Your answer should be one number, namely how many lines in the listing below include the word "Leave".

———

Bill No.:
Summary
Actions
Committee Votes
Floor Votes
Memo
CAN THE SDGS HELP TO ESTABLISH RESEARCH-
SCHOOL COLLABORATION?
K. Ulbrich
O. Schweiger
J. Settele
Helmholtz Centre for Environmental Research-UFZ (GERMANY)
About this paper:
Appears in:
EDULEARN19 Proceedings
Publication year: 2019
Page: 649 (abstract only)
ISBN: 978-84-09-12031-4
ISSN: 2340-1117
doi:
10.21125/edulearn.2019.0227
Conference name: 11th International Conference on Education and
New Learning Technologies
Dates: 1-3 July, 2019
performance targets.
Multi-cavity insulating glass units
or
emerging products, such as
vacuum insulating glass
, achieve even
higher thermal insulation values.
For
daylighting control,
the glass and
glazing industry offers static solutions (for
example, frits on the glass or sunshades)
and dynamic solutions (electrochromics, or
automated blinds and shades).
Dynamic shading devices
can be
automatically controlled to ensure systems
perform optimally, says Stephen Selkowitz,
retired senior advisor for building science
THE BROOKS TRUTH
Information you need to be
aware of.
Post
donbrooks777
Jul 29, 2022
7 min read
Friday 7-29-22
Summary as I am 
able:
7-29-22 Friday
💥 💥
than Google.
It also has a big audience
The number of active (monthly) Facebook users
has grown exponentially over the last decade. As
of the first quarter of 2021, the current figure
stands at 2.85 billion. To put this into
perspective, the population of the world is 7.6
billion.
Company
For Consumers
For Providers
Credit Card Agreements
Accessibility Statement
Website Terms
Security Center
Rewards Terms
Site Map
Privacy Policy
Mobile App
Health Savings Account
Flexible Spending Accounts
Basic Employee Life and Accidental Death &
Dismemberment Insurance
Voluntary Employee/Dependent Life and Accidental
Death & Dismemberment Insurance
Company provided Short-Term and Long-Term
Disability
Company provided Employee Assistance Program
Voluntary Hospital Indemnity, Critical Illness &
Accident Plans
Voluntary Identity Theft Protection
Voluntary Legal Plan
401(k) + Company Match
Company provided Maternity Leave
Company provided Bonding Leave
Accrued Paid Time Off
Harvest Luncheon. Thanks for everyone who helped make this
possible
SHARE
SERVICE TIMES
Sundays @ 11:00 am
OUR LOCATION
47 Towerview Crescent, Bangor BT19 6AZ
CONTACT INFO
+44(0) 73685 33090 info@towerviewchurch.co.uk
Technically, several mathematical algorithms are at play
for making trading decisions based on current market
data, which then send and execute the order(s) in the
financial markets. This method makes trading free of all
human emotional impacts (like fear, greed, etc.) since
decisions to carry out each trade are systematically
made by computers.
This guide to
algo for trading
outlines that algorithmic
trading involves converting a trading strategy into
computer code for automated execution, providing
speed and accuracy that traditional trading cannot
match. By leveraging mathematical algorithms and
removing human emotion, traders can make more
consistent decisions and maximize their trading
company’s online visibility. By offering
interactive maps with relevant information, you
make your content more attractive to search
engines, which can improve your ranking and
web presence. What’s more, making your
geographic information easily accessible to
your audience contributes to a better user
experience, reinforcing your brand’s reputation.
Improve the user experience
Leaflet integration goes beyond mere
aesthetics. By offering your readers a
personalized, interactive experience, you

———

• **OUTPUT**
2